To do: Repeat word for word the part of the passage on American dwarf birch between "It is typically" and "a food source.", inclusive.

Text segment:
·····
This plant occurs in arctic and cool temperate areas from Alaska east to Newfoundland and southern Greenland, and south at high elevations to northern California, Colorado, and the Black Hills of South Dakota in the west, and locally south to northern New York in the east. In the Arctic, it occurs down to sea level, while in the south of the range, it grows as high as 3400 m elevation.

It is typically a wetland species, growing in bogs, muskegs, or other moist and nutrient-deficient soils, but can be found in a wide variety of sites, ranging from rocky subarctic locales to boreal forests with deep, organic-rich soils. It is the most common shrub at treeline in interior Alaska, forming a nearly continuous zone between the treeline and alpine tundra.

== Ecology ==
Many species of wildlife rely on this shrub as a food source, particularly ungulates such as moose, deer, caribou and elk. Its preference as a food source varies depending on the specific population; moose in Alberta, for example, are known to graze on it heavily, whereas moose in Alaska are observed to eat it at low levels. Bears, small mammals, birds, and insects also rely on the shrub as a food source.

American dwarf birch provides cover for ptarmigans, and grizzly bears use it consistently to construct their dens.

This species is valued for its erosion control potential, and has been used to help stabilize stream-banks.
·····
Extracted data:
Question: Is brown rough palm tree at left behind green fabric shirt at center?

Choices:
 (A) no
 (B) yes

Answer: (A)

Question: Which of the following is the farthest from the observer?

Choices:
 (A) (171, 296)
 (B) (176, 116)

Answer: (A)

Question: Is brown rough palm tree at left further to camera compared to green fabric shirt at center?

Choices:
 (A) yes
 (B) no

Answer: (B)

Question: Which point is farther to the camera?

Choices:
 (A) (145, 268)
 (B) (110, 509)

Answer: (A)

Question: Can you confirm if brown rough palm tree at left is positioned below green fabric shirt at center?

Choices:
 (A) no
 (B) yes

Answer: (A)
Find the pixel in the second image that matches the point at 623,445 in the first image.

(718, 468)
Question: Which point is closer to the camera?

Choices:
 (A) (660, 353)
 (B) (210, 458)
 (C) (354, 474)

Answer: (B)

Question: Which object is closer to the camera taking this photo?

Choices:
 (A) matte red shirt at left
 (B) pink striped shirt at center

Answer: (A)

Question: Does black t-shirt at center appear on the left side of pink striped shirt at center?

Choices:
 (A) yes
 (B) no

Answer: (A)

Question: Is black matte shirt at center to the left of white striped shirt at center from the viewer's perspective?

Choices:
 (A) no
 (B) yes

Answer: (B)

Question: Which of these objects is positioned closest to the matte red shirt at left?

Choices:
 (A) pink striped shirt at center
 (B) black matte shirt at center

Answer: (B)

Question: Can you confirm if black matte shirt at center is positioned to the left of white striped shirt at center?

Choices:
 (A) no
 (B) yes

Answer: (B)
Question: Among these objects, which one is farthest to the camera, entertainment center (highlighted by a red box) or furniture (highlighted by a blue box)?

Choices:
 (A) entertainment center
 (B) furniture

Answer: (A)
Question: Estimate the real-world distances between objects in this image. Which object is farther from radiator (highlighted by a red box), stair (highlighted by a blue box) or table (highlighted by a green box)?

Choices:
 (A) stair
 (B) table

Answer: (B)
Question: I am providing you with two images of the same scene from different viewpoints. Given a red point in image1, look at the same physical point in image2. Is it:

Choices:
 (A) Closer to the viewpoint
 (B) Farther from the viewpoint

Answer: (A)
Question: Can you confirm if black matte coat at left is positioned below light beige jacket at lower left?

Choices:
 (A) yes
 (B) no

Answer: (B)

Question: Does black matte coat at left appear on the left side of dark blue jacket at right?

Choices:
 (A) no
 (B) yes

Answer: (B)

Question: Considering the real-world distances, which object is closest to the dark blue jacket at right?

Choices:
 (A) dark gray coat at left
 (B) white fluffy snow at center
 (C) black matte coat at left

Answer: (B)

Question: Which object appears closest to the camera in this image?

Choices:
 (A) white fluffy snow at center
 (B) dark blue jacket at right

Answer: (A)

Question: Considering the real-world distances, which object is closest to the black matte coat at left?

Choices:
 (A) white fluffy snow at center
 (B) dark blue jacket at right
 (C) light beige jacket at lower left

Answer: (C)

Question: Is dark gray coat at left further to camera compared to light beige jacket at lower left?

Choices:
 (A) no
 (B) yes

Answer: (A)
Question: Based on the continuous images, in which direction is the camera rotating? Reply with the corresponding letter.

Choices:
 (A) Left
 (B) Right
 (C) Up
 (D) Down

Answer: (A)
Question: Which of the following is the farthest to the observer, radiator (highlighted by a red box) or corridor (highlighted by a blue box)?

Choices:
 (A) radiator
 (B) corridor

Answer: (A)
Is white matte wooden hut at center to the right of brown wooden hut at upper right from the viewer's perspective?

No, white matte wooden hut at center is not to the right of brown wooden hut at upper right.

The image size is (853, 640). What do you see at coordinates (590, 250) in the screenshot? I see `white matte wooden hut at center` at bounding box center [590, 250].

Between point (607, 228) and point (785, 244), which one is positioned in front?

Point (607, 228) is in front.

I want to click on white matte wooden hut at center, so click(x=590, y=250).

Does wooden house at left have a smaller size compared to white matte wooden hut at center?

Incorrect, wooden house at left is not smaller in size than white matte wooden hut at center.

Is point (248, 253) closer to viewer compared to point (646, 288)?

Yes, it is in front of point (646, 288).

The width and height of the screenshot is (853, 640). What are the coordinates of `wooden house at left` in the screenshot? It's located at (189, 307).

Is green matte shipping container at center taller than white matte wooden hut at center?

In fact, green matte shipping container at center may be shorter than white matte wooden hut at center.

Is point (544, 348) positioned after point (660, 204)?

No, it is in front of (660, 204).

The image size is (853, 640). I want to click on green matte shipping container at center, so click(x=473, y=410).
·····
Response:
It is typically a wetland species, growing in bogs, muskegs, or other moist and nutrient-deficient soils, but can be found in a wide variety of sites, ranging from rocky subarctic locales to boreal forests with deep, organic-rich soils. It is the most common shrub at treeline in interior Alaska, forming a nearly continuous zone between the treeline and alpine tundra.

== Ecology ==
Many species of wildlife rely on this shrub as a food source, particularly ungulates such as moose, deer, caribou and elk. Its preference as a food source varies depending on the specific population; moose in Alberta, for example, are known to graze on it heavily, whereas moose in Alaska are observed to eat it at low levels. Bears, small mammals, birds, and insects also rely on the shrub as a food source.